Ghanaian professional footballer

Ibrahim Osman (born 19 July 1999) is a Ghanaian professional footballer who plays as forward for Ghana Premier League side Asante Kotoko S.C. He previously played for Liberty Professionals and King Faisal Babes.

== Club career ==

=== Asokwa Deportivo ===
Osman played for Ghana Division One League club Asokwa Deportivo before moving to Asante Kotoko In February 2018, whilst still playing for Deportivo he featured in a friendly match against his future club Kotoko, in the process scoring a goal in a 2–1 loss to Deportivo. Two months after the friendly match he was signed by Asante Kotoko.

=== Asante Kotoko ===
In May 2018, Osman was signed by coach Paa Kwesi Fabin, in a bid to bring in young talented players into the Kotoko squad. He was later on sent on a 1-year loan deal to Dansoman-based side Liberty Professionals along with Michael Yeboah ahead of the 2019 Ghana Football Association Normalization Committee Special Competition.

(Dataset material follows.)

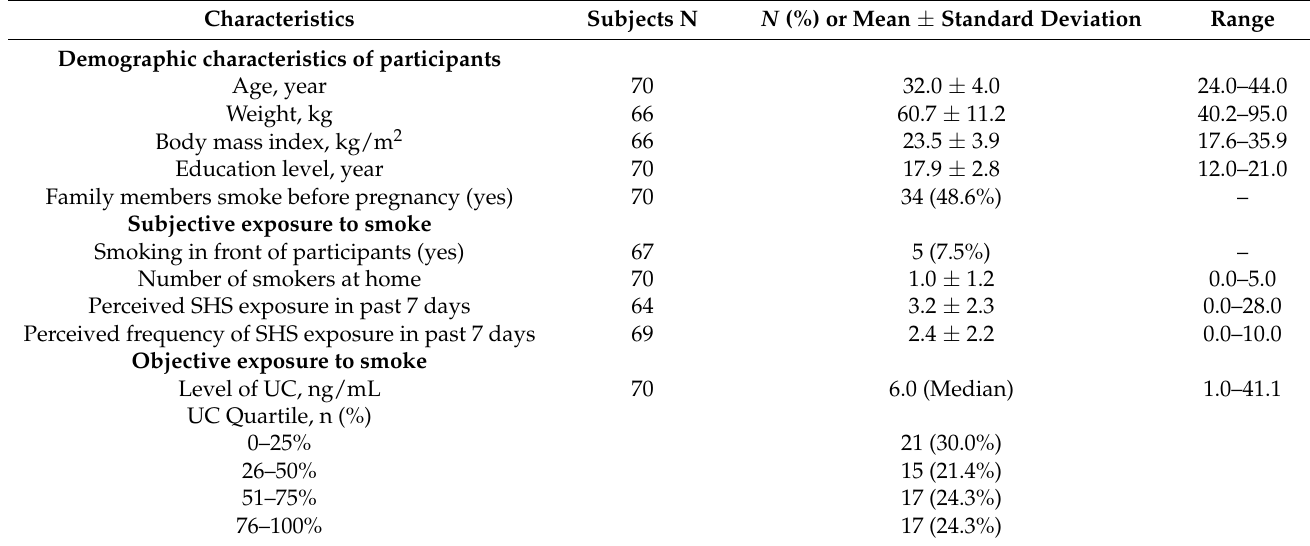
Table 1. Characteristics of pregnant women in this study ( N = 70).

=== King Faisal (loan) ===
In December 2019, Osman was sent on a season long loan deal to King Faisal Babes. He scored 8 goals and made 3 assists in 14 matches before the league was cancelled due to the COVID-19 pandemic.

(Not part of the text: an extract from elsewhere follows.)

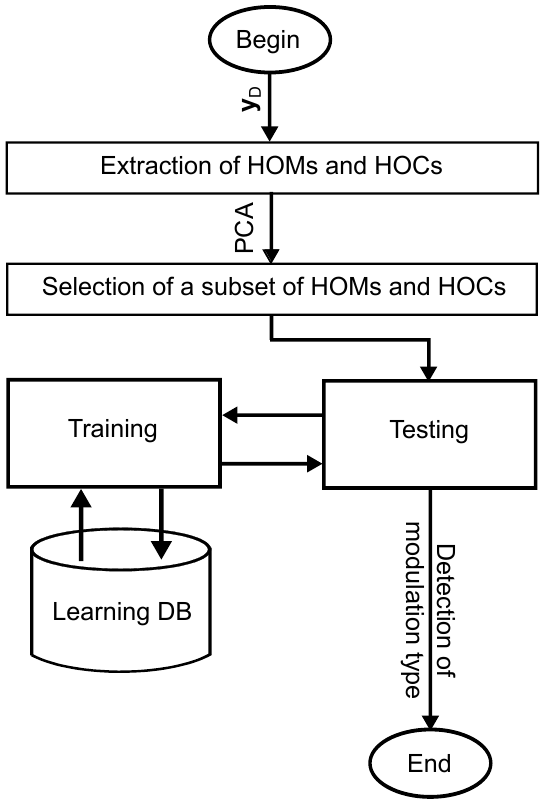
Figure 2. Modulation detection of a given y D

=== Return to Asante Kotoko ===
In July 2020, after his season long loan deal ended with King Faisal, he returned to his parent club Asante Kotoko, even though King Faisal made attempts to secure him on a permanent basis. With no striker from Asante Kotoko scoring more than 3 goals the season before that he was in line of being one of their main strikers. There were reports that Aduana Stars wanted to sign him as a replacement for Yahaya Mohammed who was on the verge of leaving the club. In November 2020, he was named in the club's squad for the 2020–21 Ghana Premier League. On 11 December 2020, he scored his first league goal for Asante Kotoko by scoring the only goal in a 1–0 win Legon Cities Stars, to help to win their first match of the season, he scored the goal in the 10th minute from an assist by Patrick Kojo Asmah but later received an injury in the 40th minute of the same match and had to be stretchered off and replaced by Evans Adomako. He was ruled out for their next match against Accra Great Olympics. In March 2021, he returned to training after 4 months on the sidelines with the thigh injury.